┌─ READING PASSAGE

What I came away with was this (and I paraphrase): A cigar is a one night stand while a pipe is a relationship.

It holds true for me at least.


----------



## commonsenseman (Apr 18, 2008)

Difficult to compare. Imaging pipes are like wine, & cigars are like beer. Sure, they're both alcoholic beverages, but they're completely different. Someone could love wine but hate beer, or vice-versa.


----------



## Claes (Dec 19, 2008)

I agree with just about everything here.

If I find myself wanting to tinker and be active IN the smoke then I will pull out a pipe.

If I want to smoke while doing something, ie drive, talk, fish, etc then I will smoke a cigar. I find less maintenance.


----------



## PaulMac (Jul 15, 2003)

mirain said:


> What I came away with was this (and I paraphrase): A cigar is a one night stand while a pipe is a relationship.


Great line and oh so true.
For me, I love both a good cigar and a good pipe, but I find that pipes have a far wider range of flavors, and have the added bonus of being far cheaper (for the time being) to boot.

└─
┌─ GIVEN INFORMATION

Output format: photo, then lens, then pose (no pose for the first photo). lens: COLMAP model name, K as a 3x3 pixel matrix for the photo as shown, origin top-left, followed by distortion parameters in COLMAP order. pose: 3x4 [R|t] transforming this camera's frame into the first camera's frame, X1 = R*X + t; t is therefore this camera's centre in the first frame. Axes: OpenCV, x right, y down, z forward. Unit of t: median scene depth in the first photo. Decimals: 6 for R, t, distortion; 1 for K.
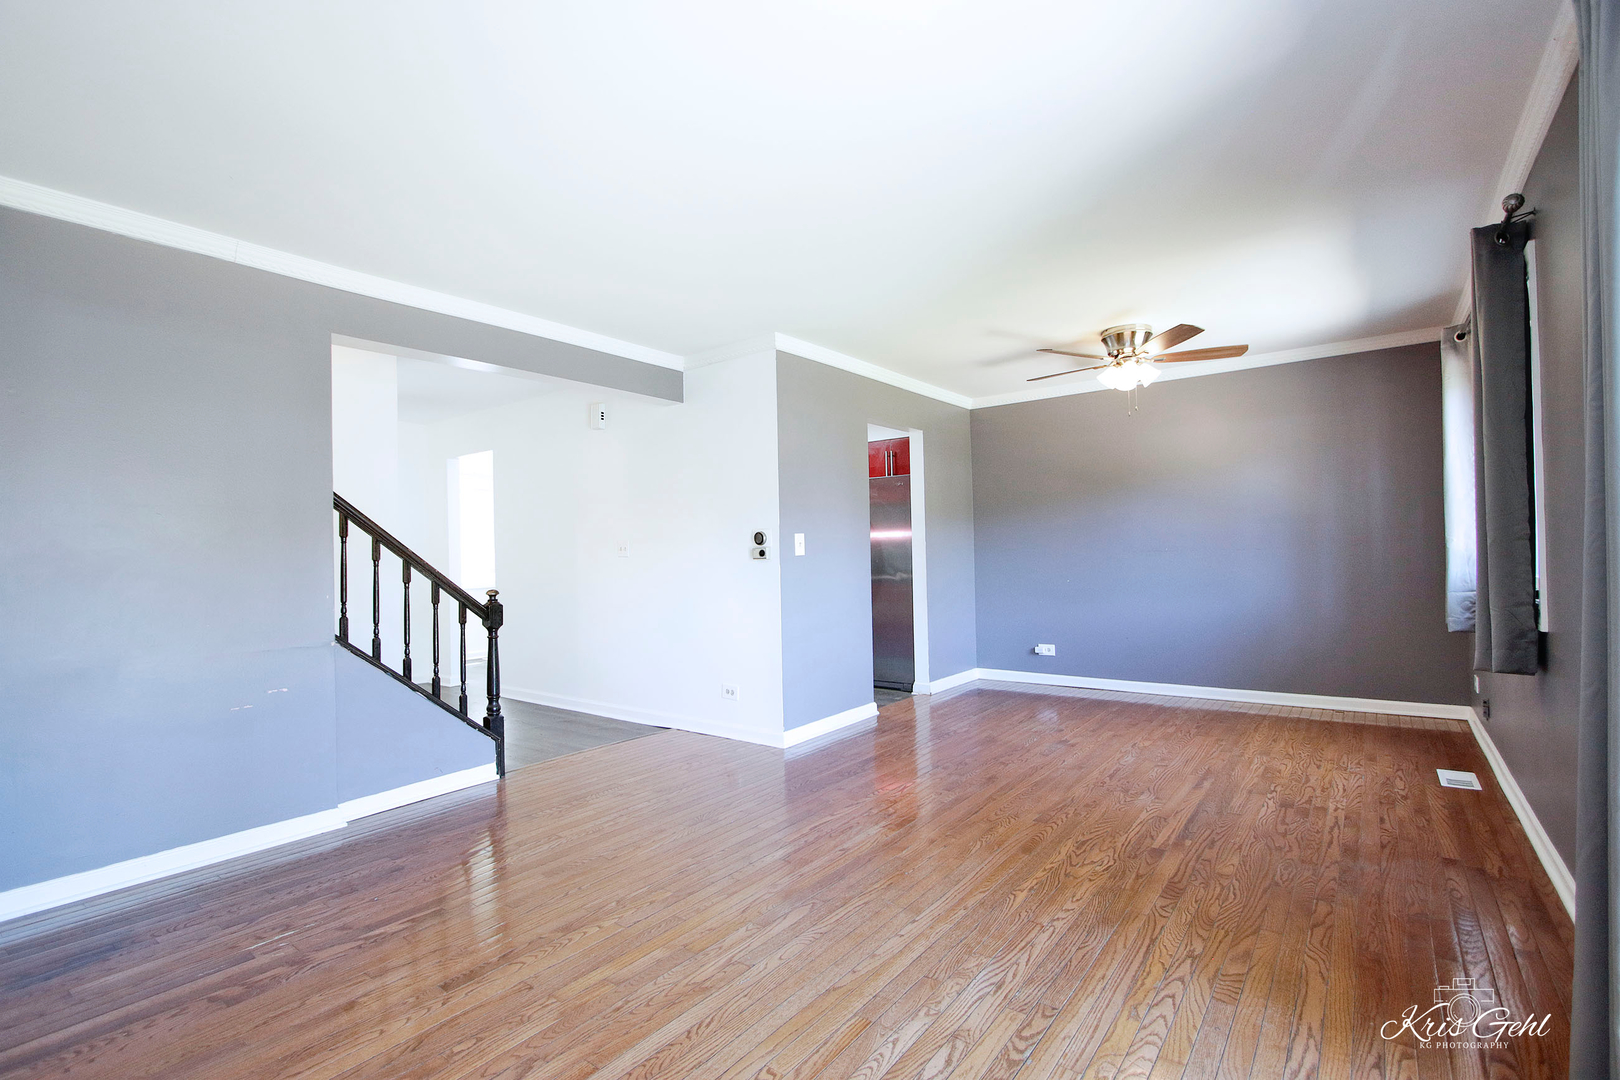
lens RADIAL K [[758.2, 0, 805.8], [0, 758.2, 547.2], [0, 0, 1]] dist [-0.012658, 0.000396]
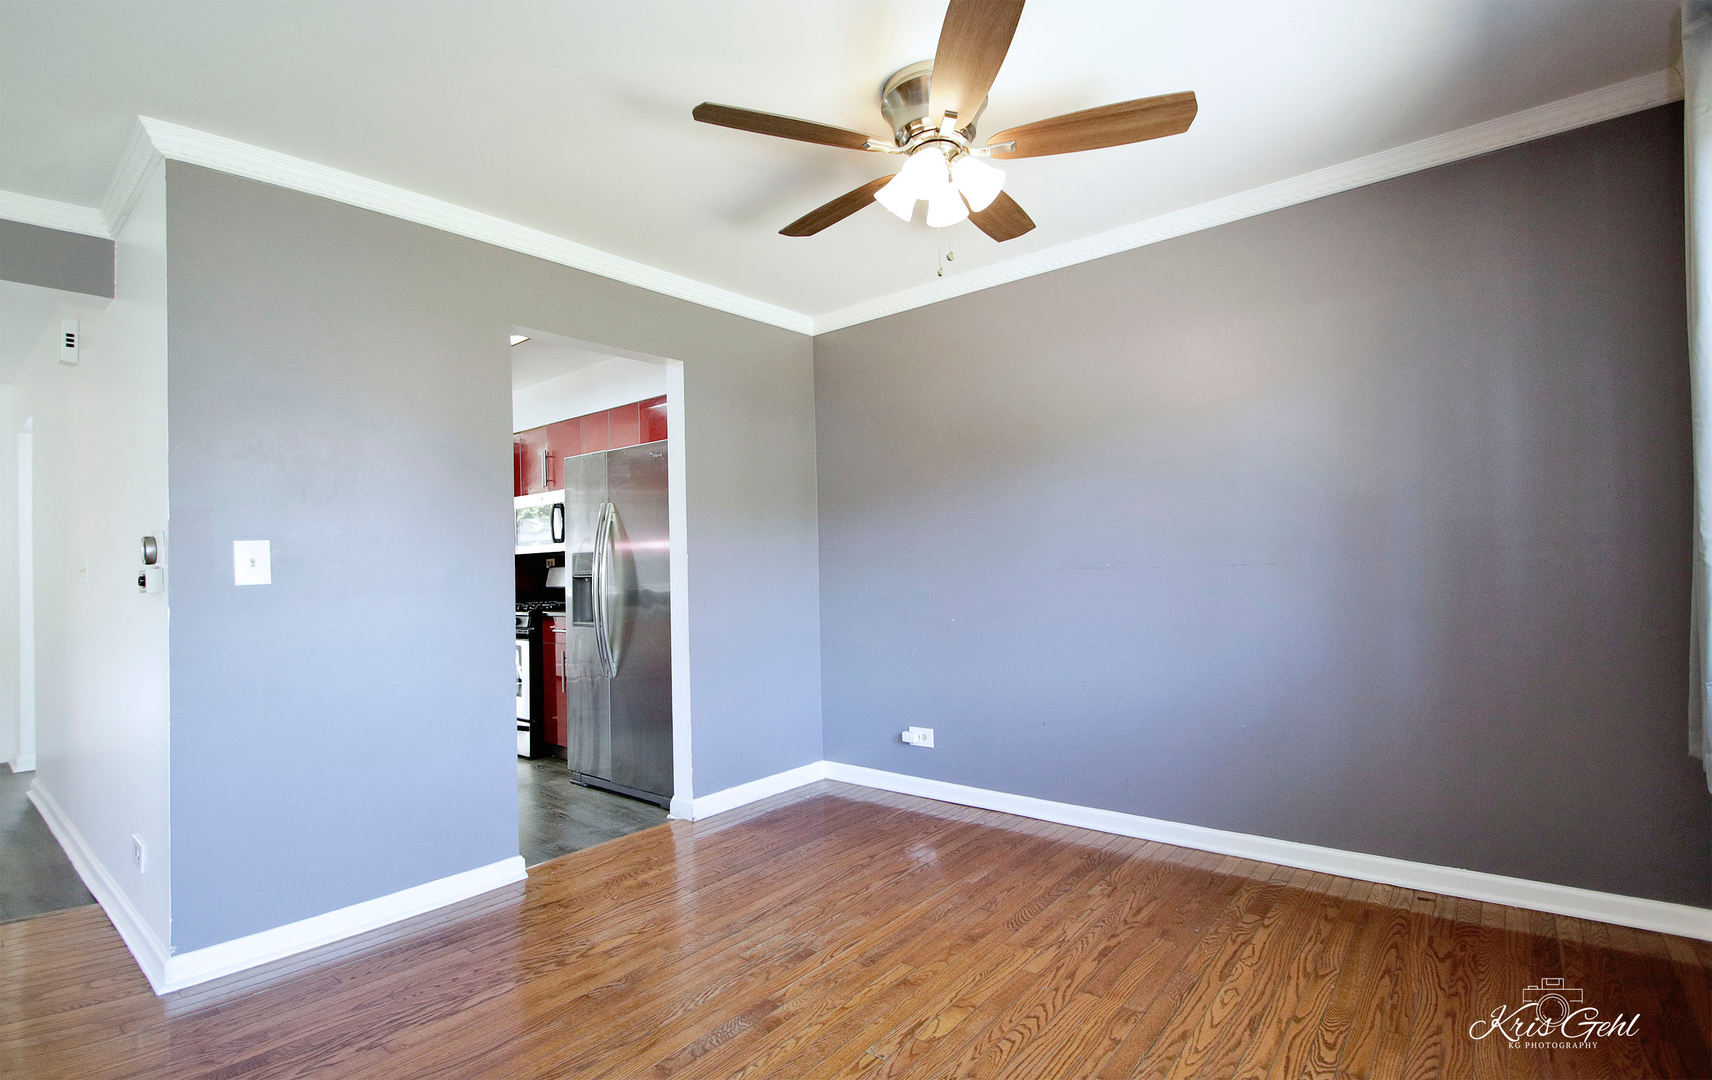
lens RADIAL K [[785.0, 0, 848.1], [0, 785.0, 553.1], [0, 0, 1]] dist [-0.029186, -0.000145]
pose [[0.998126, -0.007650, -0.060717, 0.316071], [0.007492, 0.999968, -0.002831, -0.005305], [0.060736, 0.002371, 0.998151, 0.414026]]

└─

◆ QUESTIONS ON THE MATERIAL
a) Echo the pipe and cigar thread from "I agree with" up to and including "find less maintenance.".
b) Decide whether each statement agrees with the pipe and cigar thread, answering yes or no and quoting the deciding words: (i) Claes reaches for a cigar when smoking while driving or fishing. (ii) The wine-and-beer comparison holds that anyone who loves wine must also love beer. (iii) PaulMac finds that cigars offer a wider range of flavors than pipes.
Work from the pipe and cigar thread alone.

◆ TASK-BY-TASK ANSWERS
a)
I agree with just about everything here.

If I find myself wanting to tinker and be active IN the smoke then I will pull out a pipe.

If I want to smoke while doing something, ie drive, talk, fish, etc then I will smoke a cigar. I find less maintenance.

b)
(i) Yes: "If I want to smoke while doing something, ie drive, talk, fish, etc then I will smoke a cigar."
(ii) No: "Someone could love wine but hate beer, or vice-versa."
(iii) No: "I find that pipes have a far wider range of flavors"